** Opening Recorded information block **

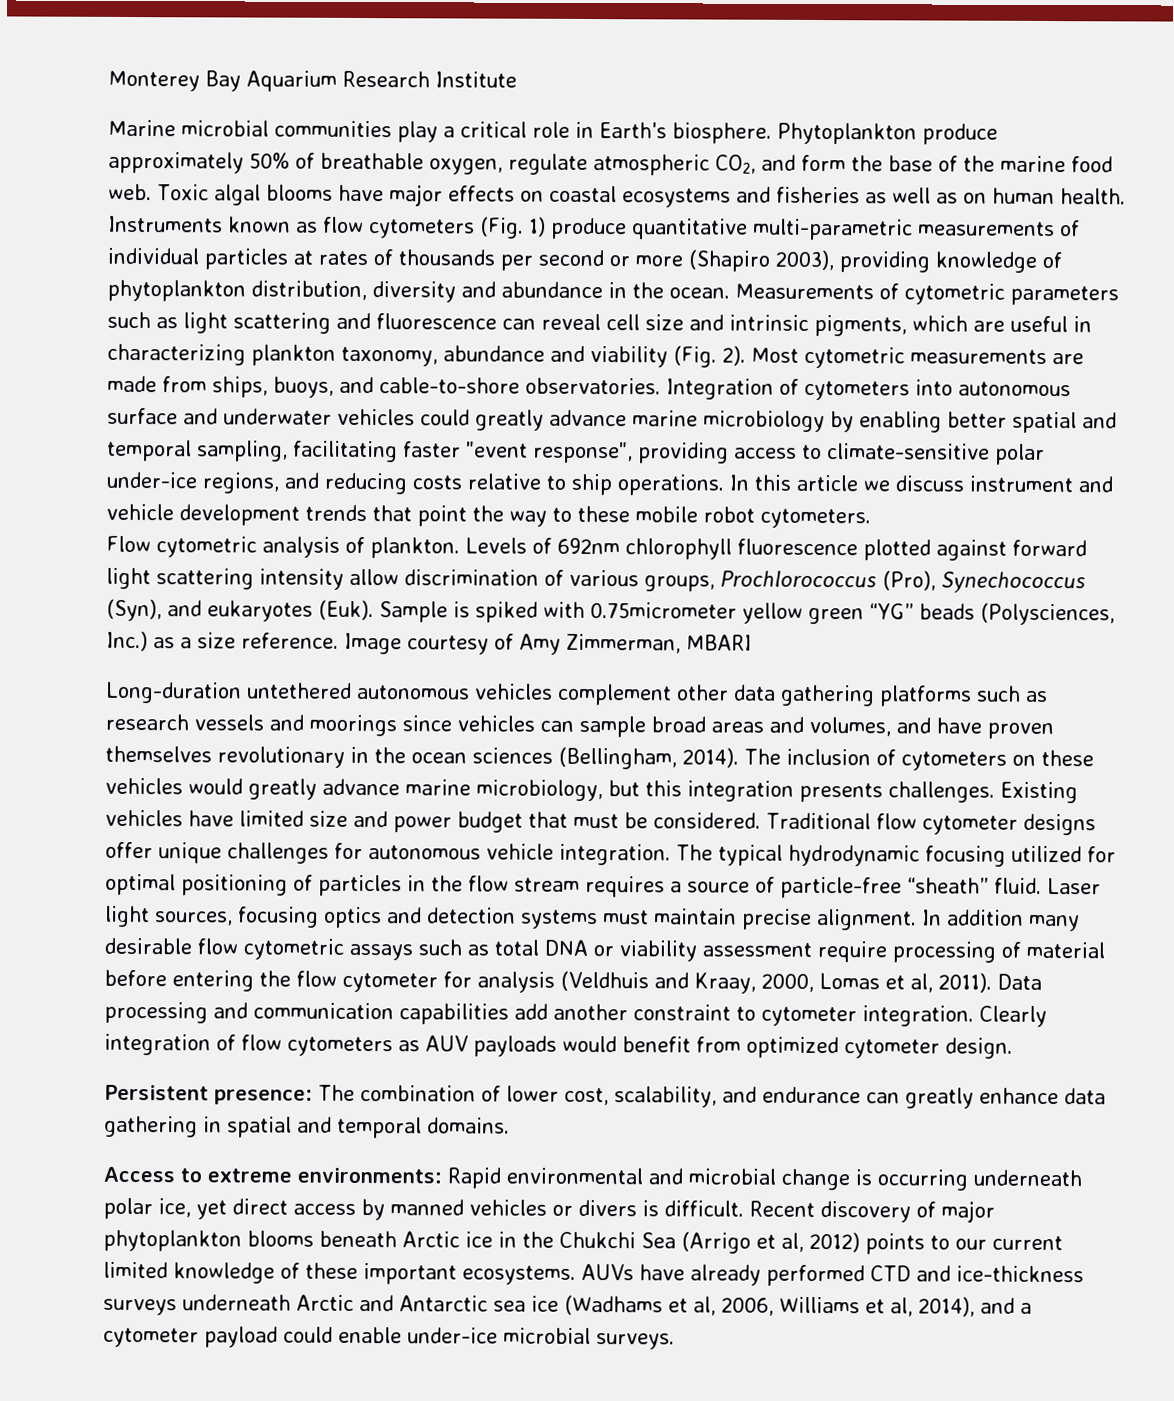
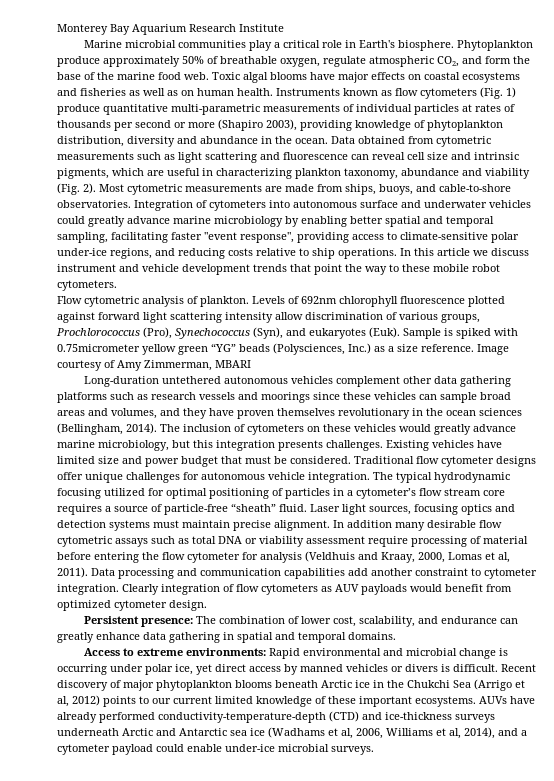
[735,283,1119,306] Measurements of cytometric parameters -> [331,136,491,147] [57,152,134,160] Data obtained from cytometric measurements
(452, 723) none -> [343,392,371,400] these
(931, 725) none -> [183,408,207,419] they
[431,875,463,892] the -> [347,488,416,499] a cytometer’s
(580, 884) none -> [483,490,505,496] core
[973,1169,1082,1187] underneath -> [110,664,143,672] under
[869,1265,911,1282] CTD -> [158,711,359,723] conductivity-temperature-depth (CTD)

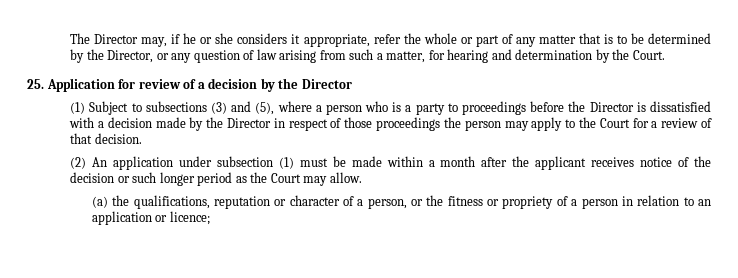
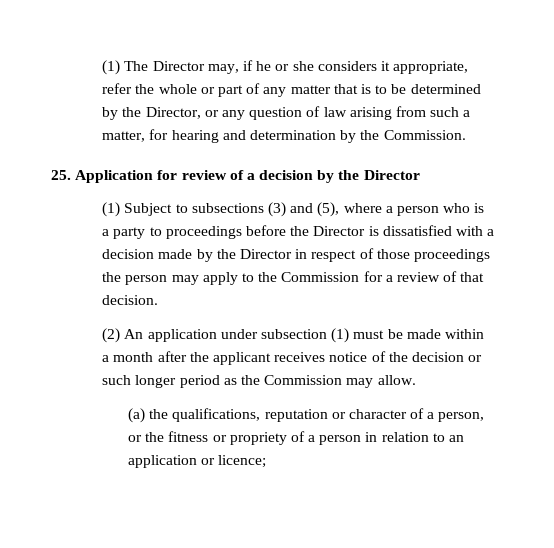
(70, 38) none -> [102,60,121,75] (1)
[632,50,665,60] Court. -> [383,130,466,140] Commission.
[599,118,630,128] Court -> [281,272,360,282] Commission
[270,173,301,183] Court -> [264,375,343,385] Commission

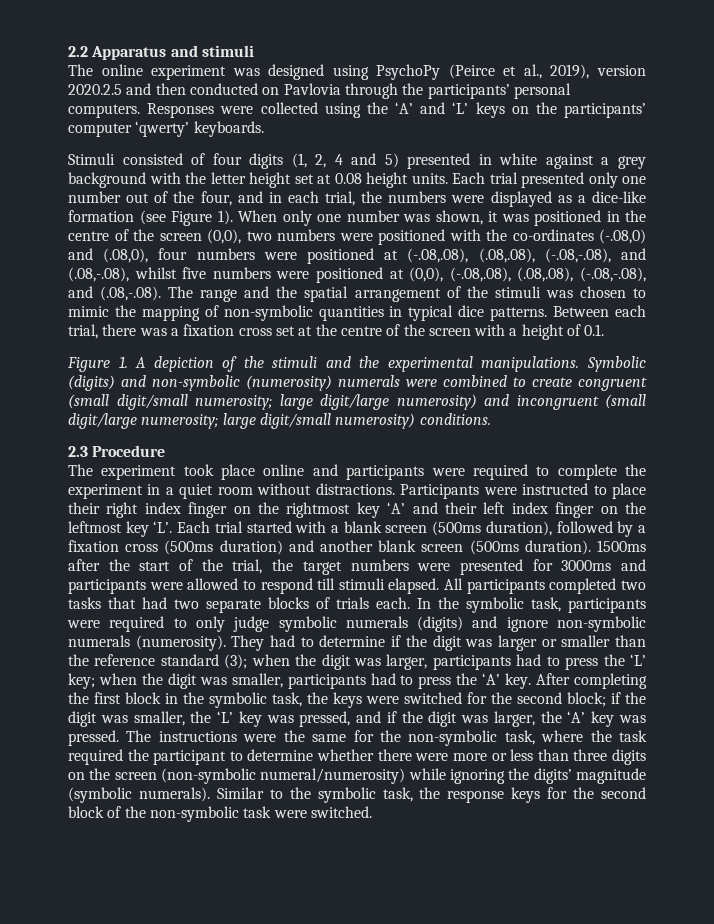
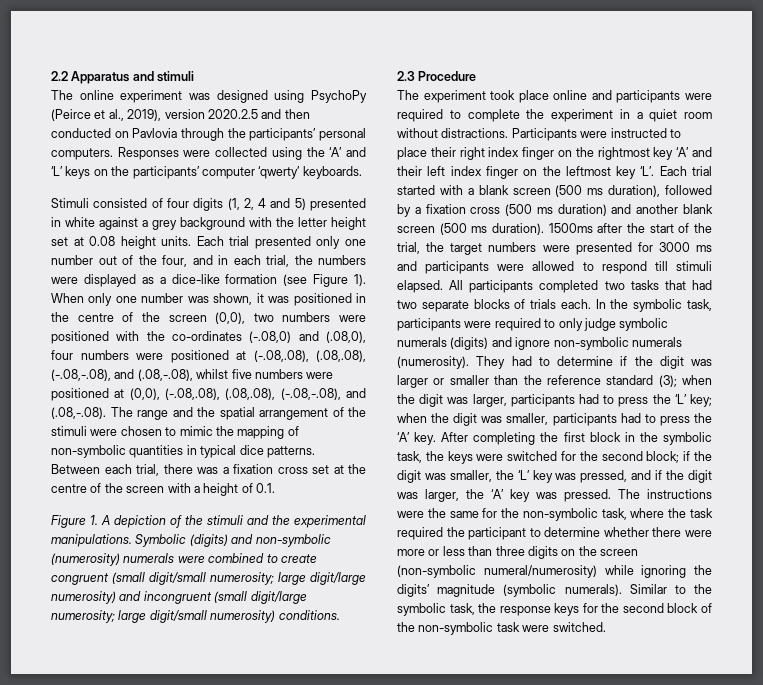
[545,290,573,298] was -> [90,429,118,436] were
[432,521,482,536] (500ms -> [555,185,604,197] (500 ms
[164,540,214,555] (500ms -> [505,204,553,216] (500 ms
[469,540,519,555] (500ms -> [439,223,488,235] (500 ms
[561,560,612,571] 3000ms -> [658,242,712,252] 3000 ms

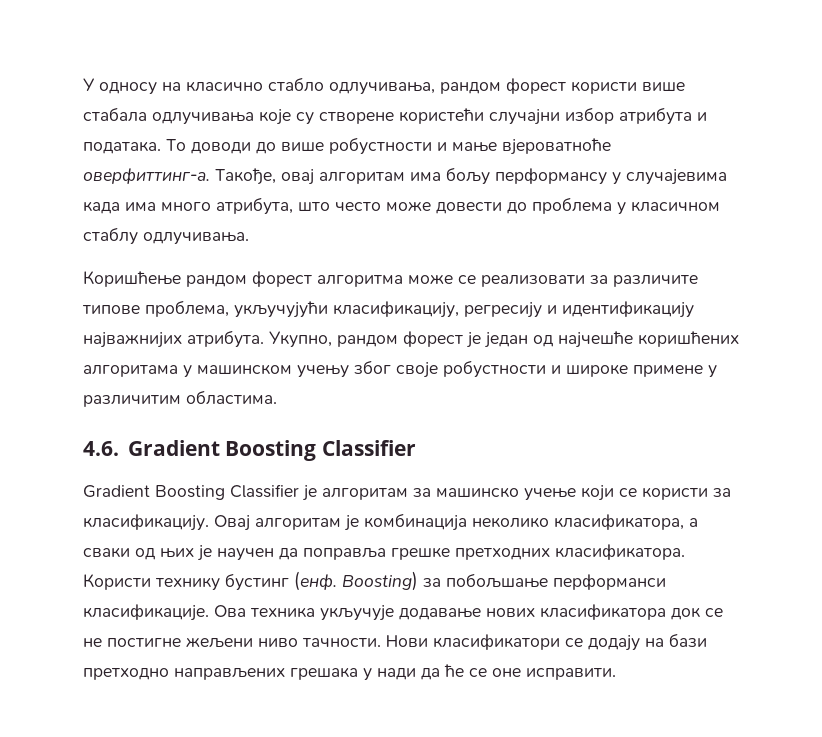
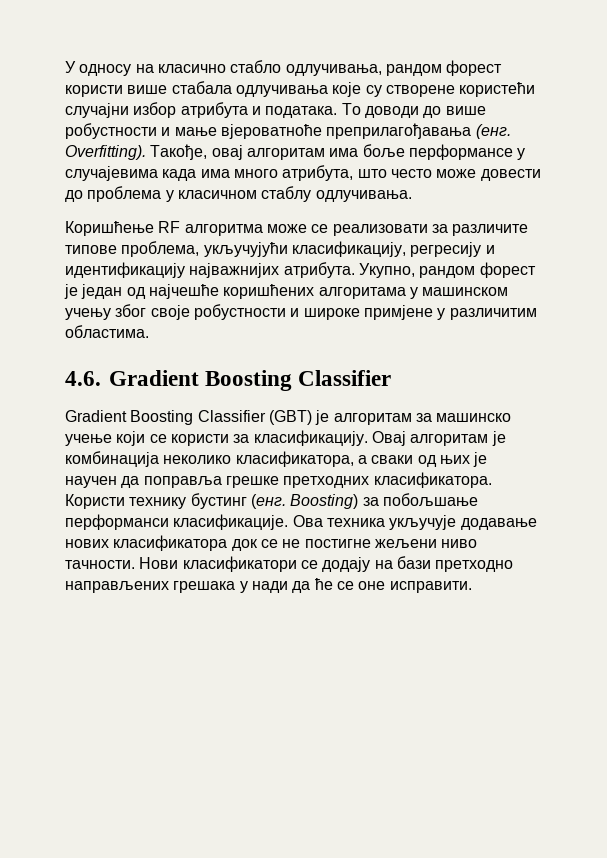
[83,168,210,184] оверфиттинг-а. -> [326,123,511,139] [65,145,146,160] преприлагођавања (енг. Overfitting).
[446,167,607,185] бољу перформансу -> [362,144,513,160] боље перформансе
[186,271,312,287] рандом форест -> [158,221,181,233] RF
[633,365,703,377] примене -> [363,305,433,320] примјене
(299, 491) none -> [268,410,312,425] (GBT)
[294,571,337,591] (енф. -> [250,494,286,509] (енг.

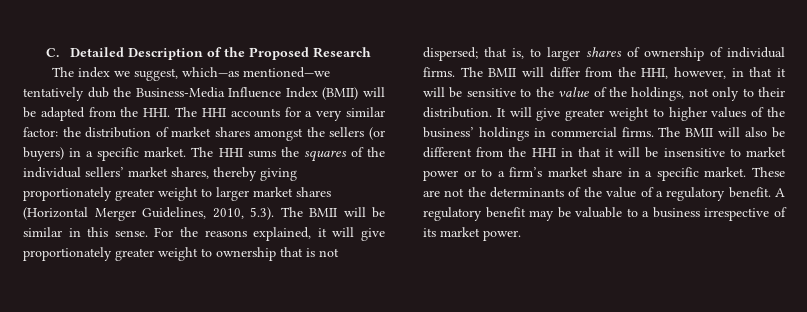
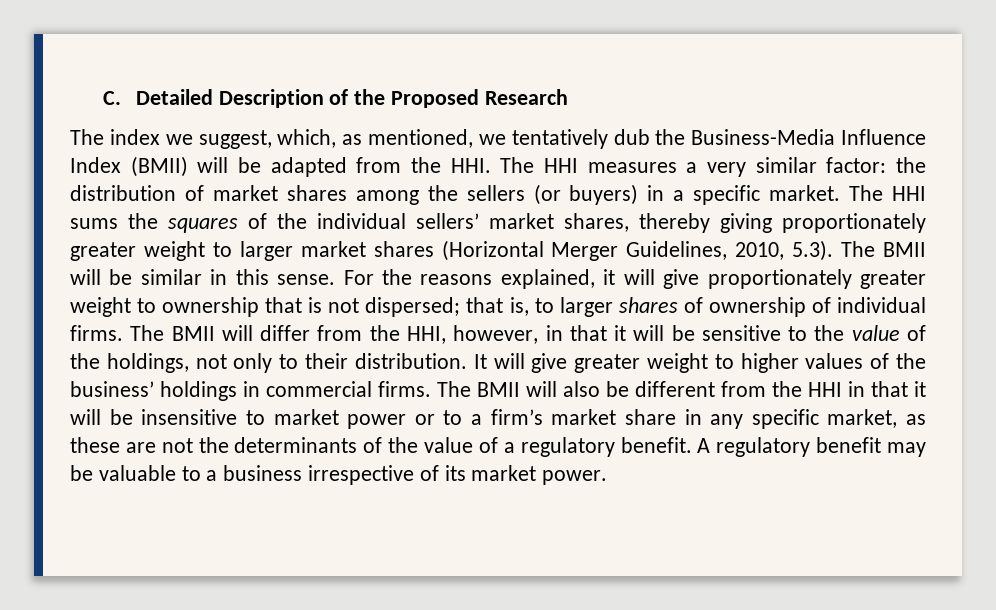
[182,67,331,78] which—as mentioned—we -> [277,129,506,148] which, as mentioned, we
[230,107,301,118] accounts for -> [587,162,677,173] measures
[254,128,304,141] amongst -> [355,190,419,205] among
[645,167,785,181] a specific market. These -> [710,409,926,429] [70,437,120,453] any specific market, as these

** Closing Recorded information block **

Among the records above, locate the line containing "[632,50,665,60] Court. ->" and the line containing "[164,540,214,555] (500ms ->", then transcribe exactly the lines starting at the first and ending at the second, with no pictures.

[632,50,665,60] Court. -> [383,130,466,140] Commission.
[599,118,630,128] Court -> [281,272,360,282] Commission
[270,173,301,183] Court -> [264,375,343,385] Commission

[545,290,573,298] was -> [90,429,118,436] were
[432,521,482,536] (500ms -> [555,185,604,197] (500 ms
[164,540,214,555] (500ms -> [505,204,553,216] (500 ms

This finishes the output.